● TAREA PLANTEADA A
Según el texto sobre el posconflicto, ¿cuántos viajes a terreno hizo la Misión de la OEA para su informe?

● FRAGMENTO DEL TEXTO
Copar, como corresponde, las zonas dejadas por las Farc es uno de los retos del posconflicto.

Jaime Castro
Nunca la autoridad pública ha logrado ejercer sus atribuciones en el millón doscientos mil kilómetros cuadrados del territorio nacional, razón por la que extensas regiones son tierra de nadie –‘no man’s land’– en las que sentaron sus reales la guerrilla, el paramilitarismo, el narcotráfico, la minería ilegal y las ‘bacrim’, que sustituyen al Estado, pues imponen su “autoridad” y el “orden” que les conviene, “protegen” a la población, cobran “tributos”, “administran justicia” y perciben cuantiosas rentas ilícitas. 
Por eso, la terminación del conflicto con las Farc no será sinónimo de paz si el Estado no ocupa el lugar que le corresponde en las zonas que durante décadas fueron de la organización hoy desmovilizada y cumple sus deberes. Este es el mayor o uno de los mejores retos del posconflicto.
Infortunadamente, la gestión del Estado que garantice seguridad y promueva el crecimiento económico y el cambio social se echa de menos una vez más y empieza a comprometer los resultados del Acuerdo Final.
Así lo registran periódicas noticias de los medios y el completo informe de la Misión de la OEA que apoya el proceso y fue elaborado después de “959 viajes a terreno” en varios departamentos durante seis meses ('Eln, el grupo que más sacó ventaja de zonas dejadas por Farc': OEA). Según esa documentada relación de hechos, los “vacíos de poder” creados en las “antiguas zonas Farc están siendo llenados por otros actores” que por la fuerza someten a sus habitantes.
En primer lugar, por un veterano actor del conflicto con el que hay cambios “en el control de territorios mediante procesos que parecen articulados entre Farc y Eln”. También, por reductos de la organización antes rebelde “que no han depuesto las armas”, cambian de brazalete o se integran a grupos de delincuencia común. Igualmente, por los “empresarios” del narcotráfico y la minería ilegal y por organizaciones criminales de todos los pelambres. Inclusive, por algunos exparamilitares. Unos y otros se disputan cruentamente los espacios libres.

● TAREA PLANTEADA B
Organiza como tabla Markdown, con las columnas n y Línea, las líneas de los registros que van desde la que contiene "text count=sum=avg=0 [118, 291, 1122, 320]" hasta la que contiene "text res.append(i) [118, 866, 1122, 895]", ambas incluidas. Deja fuera las líneas en blanco.

● DATOS PROPORCIONADOS

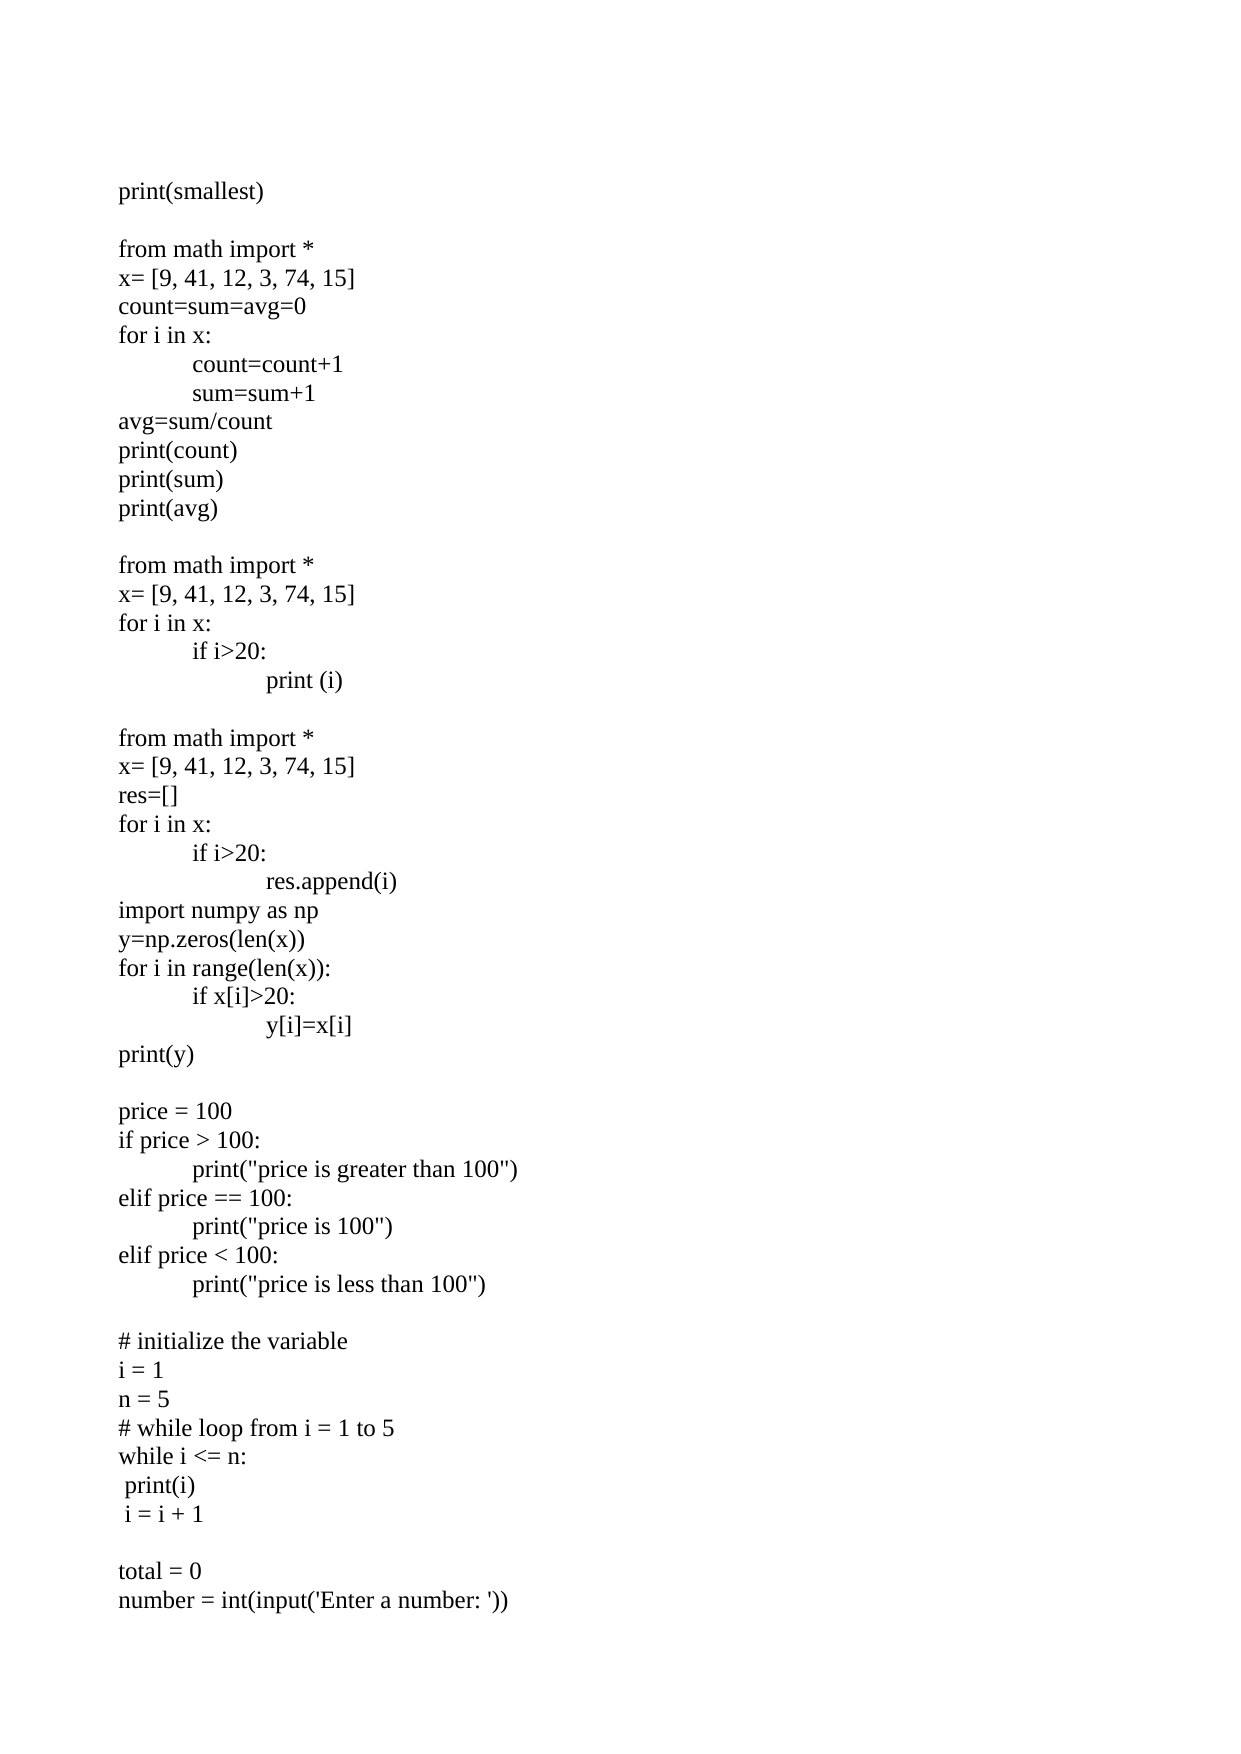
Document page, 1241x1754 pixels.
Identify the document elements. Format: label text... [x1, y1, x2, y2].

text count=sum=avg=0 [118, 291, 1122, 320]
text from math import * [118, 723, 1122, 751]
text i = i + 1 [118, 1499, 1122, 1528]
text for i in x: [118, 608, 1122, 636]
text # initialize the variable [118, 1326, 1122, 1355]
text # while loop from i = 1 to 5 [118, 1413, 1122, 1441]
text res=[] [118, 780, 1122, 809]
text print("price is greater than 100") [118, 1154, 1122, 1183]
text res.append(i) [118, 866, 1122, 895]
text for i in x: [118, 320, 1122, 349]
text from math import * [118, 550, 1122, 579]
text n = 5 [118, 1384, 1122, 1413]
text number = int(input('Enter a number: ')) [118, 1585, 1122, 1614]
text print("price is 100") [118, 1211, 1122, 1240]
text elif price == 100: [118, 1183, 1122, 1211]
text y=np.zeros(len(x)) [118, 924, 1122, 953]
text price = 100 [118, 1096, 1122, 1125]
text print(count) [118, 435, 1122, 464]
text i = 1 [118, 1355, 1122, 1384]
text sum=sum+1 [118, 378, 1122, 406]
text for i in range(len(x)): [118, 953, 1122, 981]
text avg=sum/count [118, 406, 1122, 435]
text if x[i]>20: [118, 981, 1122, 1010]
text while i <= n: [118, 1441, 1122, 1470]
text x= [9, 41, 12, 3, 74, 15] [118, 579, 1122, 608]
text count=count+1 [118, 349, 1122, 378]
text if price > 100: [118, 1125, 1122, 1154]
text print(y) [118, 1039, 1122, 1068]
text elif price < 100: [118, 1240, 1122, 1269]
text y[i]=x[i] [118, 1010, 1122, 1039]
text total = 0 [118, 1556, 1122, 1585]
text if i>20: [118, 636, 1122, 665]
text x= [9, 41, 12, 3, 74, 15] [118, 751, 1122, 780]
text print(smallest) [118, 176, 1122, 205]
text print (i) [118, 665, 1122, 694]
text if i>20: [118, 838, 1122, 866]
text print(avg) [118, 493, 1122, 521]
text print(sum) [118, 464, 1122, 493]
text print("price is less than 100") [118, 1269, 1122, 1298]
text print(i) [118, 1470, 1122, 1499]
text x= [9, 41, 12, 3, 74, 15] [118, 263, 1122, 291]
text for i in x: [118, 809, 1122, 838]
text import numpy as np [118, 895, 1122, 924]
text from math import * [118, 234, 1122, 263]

● RESPUESTA A
959 viajes a terreno.

● RESPUESTA B
| n | Línea |
|---|---|
| 1 | text count=sum=avg=0 [118, 291, 1122, 320] |
| 2 | text from math import * [118, 723, 1122, 751] |
| 3 | text i = i + 1 [118, 1499, 1122, 1528] |
| 4 | text for i in x: [118, 608, 1122, 636] |
| 5 | text # initialize the variable [118, 1326, 1122, 1355] |
| 6 | text # while loop from i = 1 to 5 [118, 1413, 1122, 1441] |
| 7 | text res=[] [118, 780, 1122, 809] |
| 8 | text print("price is greater than 100") [118, 1154, 1122, 1183] |
| 9 | text res.append(i) [118, 866, 1122, 895] |